* Recorded information

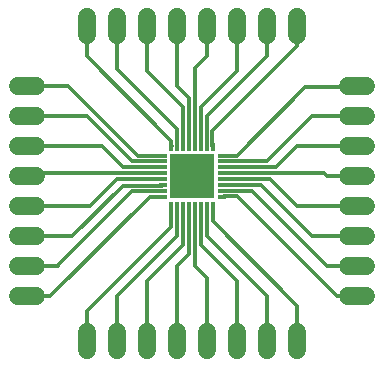
<source format=gbr>
G04 EAGLE Gerber RS-274X export*
G75*
%MOMM*%
%FSLAX34Y34*%
%LPD*%
%INTop Copper*%
%IPPOS*%
%AMOC8*
5,1,8,0,0,1.08239X$1,22.5*%
G01*
%ADD10C,1.524000*%
%ADD11R,0.800000X0.300000*%
%ADD12R,0.300000X0.800000*%
%ADD13R,3.750000X3.750000*%
%ADD14C,0.304800*%
%ADD15C,0.152400*%


D10*
X228600Y426720D02*
X228600Y411480D01*
X254000Y411480D02*
X254000Y426720D01*
X279400Y426720D02*
X279400Y411480D01*
X304800Y411480D02*
X304800Y426720D01*
X330200Y426720D02*
X330200Y411480D01*
X355600Y411480D02*
X355600Y426720D01*
X381000Y426720D02*
X381000Y411480D01*
X203200Y411480D02*
X203200Y426720D01*
X424180Y215900D02*
X439420Y215900D01*
X439420Y241300D02*
X424180Y241300D01*
X424180Y266700D02*
X439420Y266700D01*
X439420Y292100D02*
X424180Y292100D01*
X424180Y317500D02*
X439420Y317500D01*
X439420Y342900D02*
X424180Y342900D01*
X424180Y368300D02*
X439420Y368300D01*
X439420Y190500D02*
X424180Y190500D01*
X228600Y160020D02*
X228600Y144780D01*
X254000Y144780D02*
X254000Y160020D01*
X279400Y160020D02*
X279400Y144780D01*
X304800Y144780D02*
X304800Y160020D01*
X330200Y160020D02*
X330200Y144780D01*
X355600Y144780D02*
X355600Y160020D01*
X381000Y160020D02*
X381000Y144780D01*
X203200Y144780D02*
X203200Y160020D01*
X160020Y215900D02*
X144780Y215900D01*
X144780Y241300D02*
X160020Y241300D01*
X160020Y266700D02*
X144780Y266700D01*
X144780Y292100D02*
X160020Y292100D01*
X160020Y317500D02*
X144780Y317500D01*
X144780Y342900D02*
X160020Y342900D01*
X160020Y368300D02*
X144780Y368300D01*
X144780Y190500D02*
X160020Y190500D01*
D11*
X267100Y309600D03*
X267100Y304600D03*
X267100Y299600D03*
X267100Y294600D03*
X267100Y289600D03*
X267100Y284600D03*
X267100Y279600D03*
X267100Y274600D03*
D12*
X274600Y267100D03*
X279600Y267100D03*
X284600Y267100D03*
X289600Y267100D03*
X294600Y267100D03*
X299600Y267100D03*
X304600Y267100D03*
X309600Y267100D03*
D11*
X317100Y274600D03*
X317100Y279600D03*
X317100Y284600D03*
X317100Y289600D03*
X317100Y294600D03*
X317100Y299600D03*
X317100Y304600D03*
X317100Y309600D03*
D12*
X309600Y317100D03*
X304600Y317100D03*
X299600Y317100D03*
X294600Y317100D03*
X289600Y317100D03*
X284600Y317100D03*
X279600Y317100D03*
X274600Y317100D03*
D13*
X292100Y292100D03*
D14*
X309600Y317100D02*
X309172Y317528D01*
X309172Y330200D01*
X381000Y402028D02*
X381000Y419100D01*
X381000Y402028D02*
X309172Y330200D01*
X304600Y342700D02*
X304600Y317100D01*
X355600Y393700D02*
X355600Y419100D01*
X355600Y393700D02*
X304600Y342700D01*
X299600Y350400D02*
X299600Y317100D01*
X299600Y350400D02*
X330200Y381000D01*
X330200Y419100D01*
X294600Y383500D02*
X294600Y317100D01*
X294600Y383500D02*
X304800Y393700D01*
X304800Y419100D01*
X289600Y358100D02*
X289600Y317100D01*
X289600Y358100D02*
X279400Y368300D01*
X279400Y419100D01*
X284600Y350400D02*
X284600Y317100D01*
X254000Y381000D02*
X254000Y419100D01*
X254000Y381000D02*
X284600Y350400D01*
X279600Y332094D02*
X228600Y383094D01*
X228600Y419100D01*
X279600Y332094D02*
X279600Y317100D01*
X275000Y317500D02*
X274600Y317100D01*
X275000Y317500D02*
X275028Y317500D01*
X275028Y317528D02*
X274600Y317100D01*
X203200Y393700D02*
X203200Y419100D01*
X274600Y322300D02*
X274600Y317100D01*
X274600Y322300D02*
X203200Y393700D01*
D15*
X317100Y274600D02*
X318516Y274320D01*
X431292Y190500D02*
X431800Y190500D01*
D14*
X330200Y275028D02*
X318972Y275028D01*
X317278Y274778D02*
X317100Y274600D01*
X317278Y274778D02*
X318723Y274778D01*
X318972Y275028D01*
X414728Y190500D02*
X431800Y190500D01*
X414728Y190500D02*
X330200Y275028D01*
D15*
X318516Y278892D02*
X317100Y279600D01*
D14*
X317244Y279600D01*
X317363Y279505D01*
X318232Y279600D01*
X342700Y279600D01*
X411280Y215900D02*
X431800Y215900D01*
X406400Y215900D02*
X342700Y279600D01*
X406400Y215900D02*
X431800Y215900D01*
D15*
X318516Y283464D02*
X317100Y284600D01*
X431292Y242316D02*
X431800Y241300D01*
D14*
X350400Y284600D02*
X317100Y284600D01*
X393700Y241300D02*
X431800Y241300D01*
X393700Y241300D02*
X350400Y284600D01*
D15*
X318516Y289560D02*
X317100Y289600D01*
X431292Y266700D02*
X431800Y266700D01*
D14*
X358100Y289600D02*
X317100Y289600D01*
X381000Y266700D02*
X431800Y266700D01*
X381000Y266700D02*
X358100Y289600D01*
D15*
X429768Y294132D02*
X431800Y292100D01*
X318516Y294132D02*
X317100Y294600D01*
D14*
X403900Y294600D02*
X406400Y292100D01*
X431800Y292100D01*
X403900Y294600D02*
X317100Y294600D01*
D15*
X317100Y299600D02*
X318516Y300228D01*
D14*
X317100Y299600D02*
X363100Y299600D01*
X381000Y317500D01*
X431800Y317500D01*
D15*
X431800Y342900D02*
X431292Y342900D01*
D14*
X355400Y304600D02*
X317100Y304600D01*
X355400Y304600D02*
X355600Y304800D01*
X393700Y342900D01*
X431800Y342900D01*
D15*
X431292Y367284D02*
X422148Y367284D01*
D14*
X330200Y309600D02*
X317100Y309600D01*
X431292Y367792D02*
X431800Y368300D01*
X431292Y367792D02*
X431292Y367284D01*
X387884Y367284D02*
X330200Y309600D01*
X387884Y367284D02*
X422148Y367284D01*
X274600Y267100D02*
X274600Y249200D01*
X203200Y177800D02*
X203200Y152400D01*
X203200Y177800D02*
X274600Y249200D01*
X228600Y165100D02*
X228600Y152400D01*
X279600Y241300D02*
X279600Y267100D01*
X279600Y241300D02*
X228600Y190300D01*
X228600Y152400D01*
X254000Y152400D02*
X254000Y173736D01*
X284600Y241300D02*
X284600Y267100D01*
X284600Y241300D02*
X284600Y233800D01*
X254000Y203200D02*
X254000Y173736D01*
X254000Y203200D02*
X284600Y233800D01*
D15*
X280416Y152400D02*
X279400Y152400D01*
D14*
X289600Y226100D02*
X289600Y267100D01*
X279400Y205700D02*
X279400Y152400D01*
X279400Y215900D02*
X289600Y226100D01*
X279400Y215900D02*
X279400Y205700D01*
X294600Y215900D02*
X294600Y267100D01*
X294600Y215900D02*
X304800Y205700D01*
X304800Y152400D01*
D15*
X329184Y152400D02*
X330200Y152400D01*
D14*
X299600Y233800D02*
X299600Y267100D01*
X330200Y203200D02*
X330200Y152400D01*
X330200Y203200D02*
X299600Y233800D01*
D15*
X304800Y266700D02*
X304600Y267100D01*
X355092Y152400D02*
X355600Y152400D01*
D14*
X304600Y241500D02*
X304600Y267100D01*
X304600Y241500D02*
X304800Y241300D01*
X355600Y190500D01*
X355600Y152400D01*
X309600Y254000D02*
X309600Y267100D01*
X309600Y254000D02*
X381000Y182600D01*
X381000Y152400D01*
X267100Y309600D02*
X246100Y309600D01*
X245872Y309372D01*
X187400Y368300D02*
X152400Y368300D01*
X187400Y368300D02*
X246100Y309600D01*
X241500Y304600D02*
X267100Y304600D01*
X203200Y342900D02*
X152400Y342900D01*
X203200Y342900D02*
X241500Y304600D01*
X165100Y317500D02*
X152400Y317500D01*
X233800Y299600D02*
X267100Y299600D01*
X215900Y317500D02*
X152400Y317500D01*
X215900Y317500D02*
X233800Y299600D01*
X267100Y294600D02*
X154900Y294600D01*
X152400Y292100D01*
X228640Y289600D02*
X267100Y289600D01*
X228640Y289600D02*
X228600Y289560D01*
X205740Y266700D01*
X152400Y266700D01*
X153416Y242316D02*
X152400Y241300D01*
X266672Y284172D02*
X267100Y284600D01*
X266672Y284172D02*
X233372Y284172D01*
X190500Y241300D02*
X152400Y241300D01*
X190500Y241300D02*
X233372Y284172D01*
X152908Y216408D02*
X152400Y215900D01*
X177800Y216408D02*
X178308Y216408D01*
X177800Y216408D02*
X165100Y216408D01*
X152908Y216408D01*
X165100Y216408D02*
X165608Y215900D01*
X266900Y279400D02*
X267100Y279600D01*
X240792Y279400D02*
X177800Y216408D01*
X240792Y279400D02*
X266900Y279400D01*
X266872Y274828D02*
X267100Y274600D01*
X266872Y274828D02*
X256402Y274828D01*
X172074Y190500D02*
X152400Y190500D01*
X172074Y190500D02*
X256402Y274828D01*
M02*

</source>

* Task
Only the lines above starting with the one with "X279400Y419100D01*" and going through the one with "X317100Y274600D02*" are to be copied, word for word and with both ends kept.

* Solution
X279400Y419100D01*
X284600Y350400D02*
X284600Y317100D01*
X254000Y381000D02*
X254000Y419100D01*
X254000Y381000D02*
X284600Y350400D01*
X279600Y332094D02*
X228600Y383094D01*
X228600Y419100D01*
X279600Y332094D02*
X279600Y317100D01*
X275000Y317500D02*
X274600Y317100D01*
X275000Y317500D02*
X275028Y317500D01*
X275028Y317528D02*
X274600Y317100D01*
X203200Y393700D02*
X203200Y419100D01*
X274600Y322300D02*
X274600Y317100D01*
X274600Y322300D02*
X203200Y393700D01*
D15*
X317100Y274600D02*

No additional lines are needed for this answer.